How Does a Pedometer Work? A Comprehensive Guide

by Véronique Raymond
pedometer in a hand on the beach

How far do you walk every day, on average? You might be pleasantly surprised by the mileage you clock up, nipping out to the shops, strolling to school or work, and pottering around the house. There’s no denying that walking is an ideal way to elevate your fitness and health.

As an ideal mode of daily exercise, walking or hiking is not only safe but also presents a low risk of injuries compared to engaging in other physical activities. While it’s a significantly healthy and effective form of exercise, the perks of walking are rarely acknowledged, making it possibly the most underrated type of physical activity.

One foolproof way of walking more is by using a pedometer, or step counter, which counts every step you take. These devices have become very popular and are incorporated into most android, IOS, and fitness tracker devices, such as Fitbit and Apple watches. But how does a pedometer work? In this guide, we’ll delve into this commonly asked question and more. Read on!

How Does a Pedometer Work?

Let’s assume you’re tasked with building a tiny gadget that will compute the distance you walk in a day. Sounds like a tricky task, right? You might opt for a trundle wheel, surveyor’s wheel, or click-wheel. These are large wheels that you roll over the ground, and as you do so, they click every time they complete a circuit. However, muddy or rough terrain and stairs will cause a setback.

Now, let’s redefine the issue by factoring in what walking entails. Each time you walk, your body tilts to one side, and you swing a leg moving forward. Your body then shifts the other way, and you swing your other leg forward as well. Every tilt of your hips coupled with a shift of your legs counts as a step.

Assuming that every step is about the same stride length, all you need to do is count the number of steps you take per day. You’ll do so by counting the number of times your body tilts from one side to the next. You can then multiply the length of each step by the total number of steps to compute the overall you’ve walked in that day. That sums up how a pedometer works.

Types of Pedometers

Let’s discuss the different categories of pedometers:


Simple pedometers were initially mechanical and functioned similarly to pendulum clocks (with a swinging bar propelled by a slowly falling weight). While the pendulum swings back and forth, a type of see-saw lever known as an escapement flicks up and down as a gear wheel in the clock (that counts seconds) progresses by one position. Therefore, a pendulum clock defines a mechanism that counts seconds.

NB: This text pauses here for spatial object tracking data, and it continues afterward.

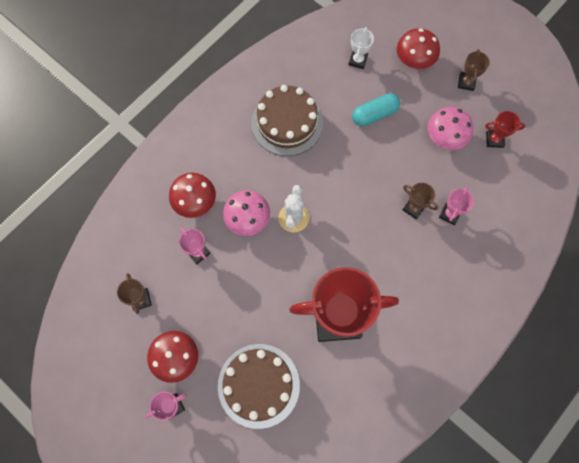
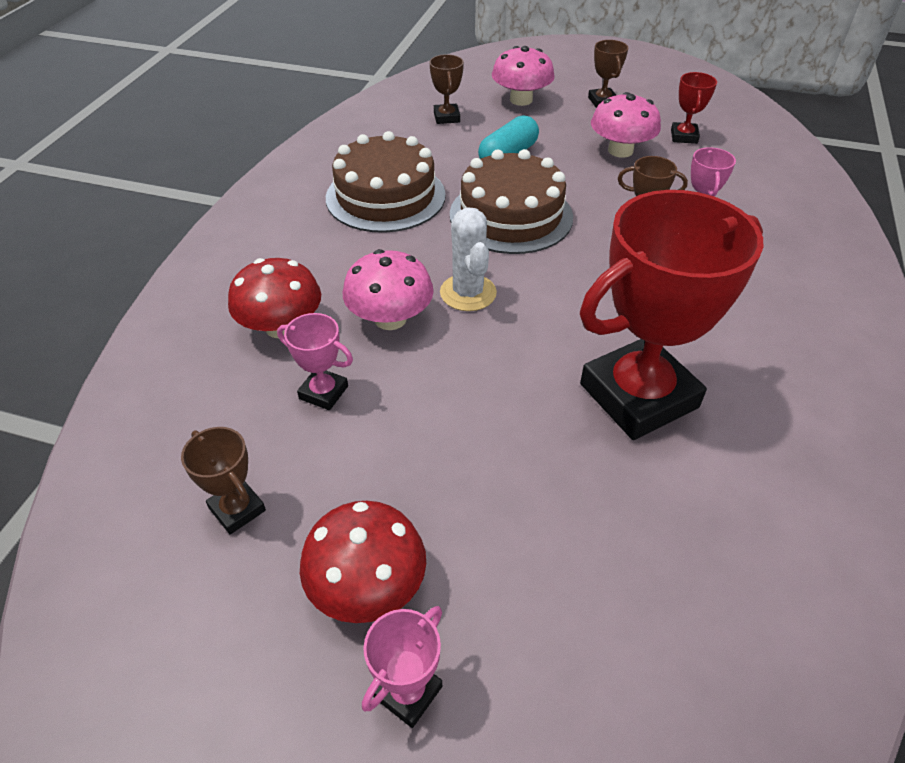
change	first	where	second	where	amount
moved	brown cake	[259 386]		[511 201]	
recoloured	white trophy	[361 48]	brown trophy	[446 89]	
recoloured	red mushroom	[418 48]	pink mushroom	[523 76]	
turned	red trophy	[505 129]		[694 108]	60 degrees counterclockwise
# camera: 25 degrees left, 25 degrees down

The initial pedometers incorporated a swinging pendulum to count steps and output the total via a rotating pointer on a dial, similar to an analog clock. Once you secure a mechanical pedometer on your waist, with each step taken, the pendulum rocks from one side to another, resulting in a gear advancing one position before shifting the hand around the dial.


Modern pedometers function similarly but are partly electronic. Once you open up one, you’ll discover a metal pendulum (a hammer with a weight on one edge) connected to an electric counting circuit via a thin spring.

Usually, the circuit is open without electric current flowing through. With every step you take, the hammer swings across and touches a metal contact right in the middle, completing the circuit and permitting current flow.

Resultantly, the circuit is energized and increases your number of steps by one. As you complete each step, the hammer rocks back again (aided by the string), and the circuit is broken, which resets the pedometer for the next step.

The pedometer displays your step count on an LCD. Most pedometers will convert the step count to an approximate distance in kilometres, miles, or the total burned calories with one touch of a button. It’s worth keeping in mind that the hammer-pendulum circuit functions in the opposite way in some pedometers. It’s usually closed, and every step makes it temporarily open.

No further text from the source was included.